Monday, Jan. 10, 1977
Selling a Stake in a Big Sister
Selling a Stake in a Big Sister
For many left-wing members of Britain's ruling Labor Party, it would have been preferable for the government to auction off some of the crown jewels. Transport Union Chieftain Jack Jones condemned the action as the squandering of a national asset. Grumped one Cabinet member in private: "It's like selling the paintings off the wall." What prompted all this indignation was the government's proposal last month to sell a substantial share of its stake in British Petroleum Co., the nation's largest industrial concern.
The government plans to dispose of 17% of BP's common stock--possibly to British institutional investors, possibly to foreign buyers (Iran is reportedly interested). The sale is expected to raise about $840 million, which the government sorely needs; it must reduce the budget deficit in order to qualify for a $3.9 billion loan from the International Monetary Fund. The transaction will still leave the government holding 51% of BP--at least if British courts let the Bank of England hang on to a 21.5% block of BP stock that it picked up two years ago in a bailout of cash-strapped Burmah Oil Co. (Burmah has petitioned to get the shares back).

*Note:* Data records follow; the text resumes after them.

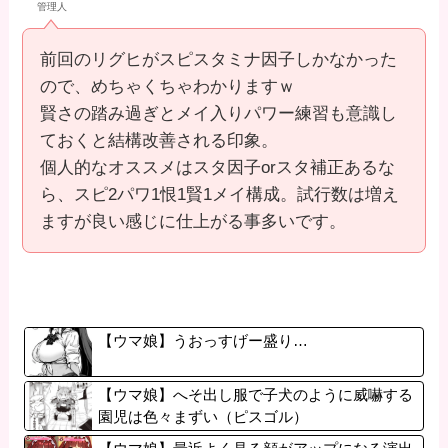
管理人
前回のリグヒがスピスタミナ因子しかなかった
ので、めちゃくちゃわかりますｗ
賢さの踏み過ぎとメイ入りパワー練習も意識し
ておくと結構改善される印象。
個人的なオススメはスタ因子orスタ補正あるな
ら、スピ2パワ1恨1賢1メイ構成。試行数は増え
ますが良い感じに仕上がる事多いです。
【ウマ娘】うおっすげー盛り…
【ウマ娘】へそ出し服で子犬のように威嚇する
園児は色々まずい（ピスゴル）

Profitable Empire. Nonetheless, the left-wing fury is understandable. The Labor government came to power pledged to extend nationalization of basic industries; now it will be surrendering a large chunk of perhaps the most profitable investment any British government has ever made. FORTUNE ranks BP fifth among the seven international oil companies--the so-called Seven Sisters --with sales in 1975 of $17 billion. From London, Chairman David Steel, an affable Oxford-educated lawyer who is a tough negotiator, oversees a global empire. It embraces more than 650 production, refining and marketing subsidiaries in Europe, the Middle East and the U.S. (where BP has a production partnership with Standard Oil of Ohio for Alaska's North Slope oil and owns a quarter of Sohio).
More important, BP's profit prospects are bright. The company, hit hard by global recession, registered the lowest profits of any of the seven international oil giants in 1975--$336 million. In last year's first nine months, profit rose less than 6%. Estimates are that earnings will more than triple this year and will rise a further 60% or more in 1978.* Reflecting these great expectations, BP common has almost tripled since the start of 1975, to $13.44, making it Britain's hottest industrial stock.
The reason is that BP has huge interests in the world's two most exciting sources of new crude, Alaska and the North Sea. The BP-Sohio partnership has leased the largest chunk (its proven reserves: 5.1 billion bbl.) of Prudhoe Bay fields on Alaska's North Slope. According to an agreement between the two companies, as the flow of Alaskan oil increases so will BP's share in Sohio, rising from 26% now to 51%, probably some time next year. In the North Sea, BP's wells are expected to produce more than 650,000 bbl. a day by 1980--equal to one-third of all oil consumed daily in 1975 by the United Kingdom.
BP's strength has always been its ability to find oil. The company was started in 1909 by William Knox D'Arcy, an adventurer who somehow had wangled a concession to explore in Iran. The British government bought a 51% stake in BP in 1914 because Winston Churchill, then First Lord of the Admiralty, wanted a secure source of oil for the navy. Known originally as Anglo-Persian, the company was renamed British Petroleum several years after the government of Mohammed Mossadegh nationalized its Iranian concessions in 1951.
Early Warning. By then, BP had bought up concessions all over the Middle East. But the Iranian nationalization served as an early warning that the region's political instability made dependence on Middle Eastern crude risky. Realizing that its other concessions in the Middle East and North Africa might be nationalized too--in fact several of them have been--BP's management foresightedly stepped up the search for oil in politically friendly (though environmentally frigid) climates, from the North Sea to the Labrador shores and Alaska's North Slope. The company began buying leases in Alaska as early as 1959, and brought in a North Sea gas field in 1965. BP's competent but colorless management has never been strong on marketing, preferring to sell crude in bulk. For all its 23,000 gas stations in Europe and 3,000 in the U.S., BP gets almost half its oil revenues from sales to other oil companies.
Under a tacit agreement, the British government has left BP's managers free to go their own way, even when they have strained politicians' patience. During the 1973 Arab oil embargo, BP diverted shipments of Middle Eastern crude away from Britain, where prices were under government control, to Germany, where the market was free. The same year, BP pulled out of the unprofitable Italian market, with never a word from Whitehall about what that would do to Common Market solidarity.
Thus sale of part of the government's interest probably will make little or no difference in the way BP operates. Why, then, is the left wing so angry? Because the sale violates socialist ideology, which calls for the nationalization of more, not less, of British industry. The relative success of BP also dramatizes the value of letting proficient managers alone. Any attention focused on BP inevitably brings to mind the contrasting inefficiency of businesses controlled by the government in fact as well as name, such as the National Coal Board and the British Steel Corp.
* The estimates are calculated in sterling. Dollar equivalents may be lower if the pound continues to decline in value.